Navegar pelo universo de uma obra consagrada é como caminhar sobre uma corda bamba: de um lado, a expectativa dos fãs por elementos familiares; do outro, a necessidade de erguer uma narrativa que tenha alma própria. Foi nessa corda bamba que a Netflix lançou “Lupin”, em 2021.
Assane Diop – interpretado na série por Omar Sy, que se inspira em Arsène Lupin – consegue um emprego na equipe de limpeza do Louvre. A missão dele é se aproximar do famoso colar da rainha, que pertenceu a Maria Antonieta. A obra é de ficção, assim como a joia.
Essa joia, na verdade, já é uma veterana quando o assunto é alimentar a imaginação da ficção. Lá no século XIX, o próprio Alexandre Dumas, que tinha acabado de publicar “Os Três Mosqueteiros”, já ficou fascinado pela história real desse colar e criou uma trama cheia de intrigas por trás do caso.
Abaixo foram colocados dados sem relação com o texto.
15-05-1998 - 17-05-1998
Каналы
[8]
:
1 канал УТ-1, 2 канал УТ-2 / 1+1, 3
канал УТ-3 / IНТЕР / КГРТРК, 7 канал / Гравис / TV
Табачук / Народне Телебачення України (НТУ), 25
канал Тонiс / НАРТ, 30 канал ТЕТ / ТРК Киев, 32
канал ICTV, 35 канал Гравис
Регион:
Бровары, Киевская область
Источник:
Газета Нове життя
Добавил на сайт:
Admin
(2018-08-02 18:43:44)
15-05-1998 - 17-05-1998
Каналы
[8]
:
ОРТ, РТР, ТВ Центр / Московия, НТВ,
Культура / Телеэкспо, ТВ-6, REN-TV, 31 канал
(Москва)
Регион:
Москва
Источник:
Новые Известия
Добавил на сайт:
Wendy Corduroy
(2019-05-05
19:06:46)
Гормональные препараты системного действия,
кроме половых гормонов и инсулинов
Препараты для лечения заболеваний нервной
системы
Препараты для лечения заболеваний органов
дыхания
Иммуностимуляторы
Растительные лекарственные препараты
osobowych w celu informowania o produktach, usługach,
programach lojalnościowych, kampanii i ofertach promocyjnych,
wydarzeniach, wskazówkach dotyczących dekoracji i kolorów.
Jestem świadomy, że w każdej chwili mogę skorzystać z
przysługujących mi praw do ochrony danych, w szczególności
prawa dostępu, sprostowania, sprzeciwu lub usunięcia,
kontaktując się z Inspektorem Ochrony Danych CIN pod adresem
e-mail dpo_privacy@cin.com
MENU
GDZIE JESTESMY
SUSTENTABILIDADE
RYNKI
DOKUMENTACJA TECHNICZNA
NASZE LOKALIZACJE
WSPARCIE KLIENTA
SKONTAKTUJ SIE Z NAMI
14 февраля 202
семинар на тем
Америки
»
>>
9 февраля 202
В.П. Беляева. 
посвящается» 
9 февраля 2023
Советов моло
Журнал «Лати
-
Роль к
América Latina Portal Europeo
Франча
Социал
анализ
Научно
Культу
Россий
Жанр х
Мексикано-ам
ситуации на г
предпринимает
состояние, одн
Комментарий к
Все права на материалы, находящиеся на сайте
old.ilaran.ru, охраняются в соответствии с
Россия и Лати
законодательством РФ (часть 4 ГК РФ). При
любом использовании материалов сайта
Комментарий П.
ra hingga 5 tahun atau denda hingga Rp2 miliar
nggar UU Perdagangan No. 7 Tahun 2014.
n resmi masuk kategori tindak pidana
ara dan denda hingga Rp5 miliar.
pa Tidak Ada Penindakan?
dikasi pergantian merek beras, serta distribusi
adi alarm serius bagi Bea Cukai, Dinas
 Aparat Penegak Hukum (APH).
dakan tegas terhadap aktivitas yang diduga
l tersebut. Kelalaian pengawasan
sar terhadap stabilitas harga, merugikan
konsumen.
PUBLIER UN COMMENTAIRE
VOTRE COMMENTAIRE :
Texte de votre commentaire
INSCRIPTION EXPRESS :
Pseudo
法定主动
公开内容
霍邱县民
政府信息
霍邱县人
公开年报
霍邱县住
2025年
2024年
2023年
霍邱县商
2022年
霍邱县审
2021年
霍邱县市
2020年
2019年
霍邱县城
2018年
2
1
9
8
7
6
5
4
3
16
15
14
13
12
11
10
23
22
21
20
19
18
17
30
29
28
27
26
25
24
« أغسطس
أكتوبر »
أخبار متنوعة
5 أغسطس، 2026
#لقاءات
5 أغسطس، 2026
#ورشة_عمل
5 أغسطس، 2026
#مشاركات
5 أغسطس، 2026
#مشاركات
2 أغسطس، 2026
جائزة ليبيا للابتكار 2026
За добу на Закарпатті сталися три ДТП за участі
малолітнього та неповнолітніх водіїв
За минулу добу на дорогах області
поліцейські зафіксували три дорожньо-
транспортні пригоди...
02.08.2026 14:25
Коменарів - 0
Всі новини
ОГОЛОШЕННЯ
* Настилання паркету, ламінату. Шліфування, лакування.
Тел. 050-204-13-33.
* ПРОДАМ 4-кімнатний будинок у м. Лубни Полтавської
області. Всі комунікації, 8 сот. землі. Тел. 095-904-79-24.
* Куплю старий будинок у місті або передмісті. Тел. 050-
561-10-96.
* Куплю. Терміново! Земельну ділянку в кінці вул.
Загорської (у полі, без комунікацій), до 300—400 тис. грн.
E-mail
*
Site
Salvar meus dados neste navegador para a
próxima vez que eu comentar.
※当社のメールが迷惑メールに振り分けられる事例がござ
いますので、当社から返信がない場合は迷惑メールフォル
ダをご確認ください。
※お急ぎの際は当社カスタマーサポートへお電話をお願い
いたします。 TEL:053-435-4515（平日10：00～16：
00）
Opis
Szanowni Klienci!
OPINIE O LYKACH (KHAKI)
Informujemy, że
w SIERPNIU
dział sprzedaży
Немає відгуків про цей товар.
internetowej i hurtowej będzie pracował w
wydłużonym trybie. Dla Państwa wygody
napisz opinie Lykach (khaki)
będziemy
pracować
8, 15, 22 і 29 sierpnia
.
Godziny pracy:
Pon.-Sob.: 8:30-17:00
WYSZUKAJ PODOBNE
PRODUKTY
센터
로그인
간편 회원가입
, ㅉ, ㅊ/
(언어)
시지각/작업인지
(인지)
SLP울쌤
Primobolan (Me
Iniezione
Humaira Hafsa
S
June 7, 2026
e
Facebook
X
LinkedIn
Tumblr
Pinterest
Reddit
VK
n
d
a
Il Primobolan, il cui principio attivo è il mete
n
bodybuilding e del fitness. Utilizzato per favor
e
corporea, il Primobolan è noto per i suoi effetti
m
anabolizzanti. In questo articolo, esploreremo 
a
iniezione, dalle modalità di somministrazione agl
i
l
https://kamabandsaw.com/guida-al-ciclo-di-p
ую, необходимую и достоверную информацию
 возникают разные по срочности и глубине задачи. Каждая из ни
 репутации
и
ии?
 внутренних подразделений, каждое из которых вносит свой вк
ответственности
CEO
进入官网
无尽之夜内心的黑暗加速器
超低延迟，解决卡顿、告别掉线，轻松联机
O roubo no Louvre gerou perplexidade pelo modo como foi conduzido. Parece ter ocorrido de forma quase improvisada: uma vidraça quebrada, poucos minutos de execução e a fuga apressada. Nada da complexidade esperada em crimes que envolvem um dos museus mais famosos do mundo. A ausência de tensão e o desenrolar quase cômico da operação fizeram o episódio parecer mais uma trapalhada do que uma história de suspense à la “Truque de Mestre”.
O mais intrigante, porém, não está apenas no crime em si, mas nas suas implicações simbólicas. O Louvre, guardião de séculos de arte e história, representa o ápice da herança cultural europeia. Roubar dali é um golpe simbólico contra a civilização, um atentado à memória coletiva e àquilo que a humanidade considera valioso. O episódio também evidencia falhas de segurança que desafiam a lógica. Como um local tão vigiado pôde ser invadido de maneira tão simples?
Se Leblanc estivesse entre nós, talvez sorrisse diante da ironia: o mundo moderno ainda tenta imitar seu ladrão de casaca, mas esquece que o verdadeiro golpe de Lupin nunca foi contra cofres ou joias e sim contra a mediocridade da realidade.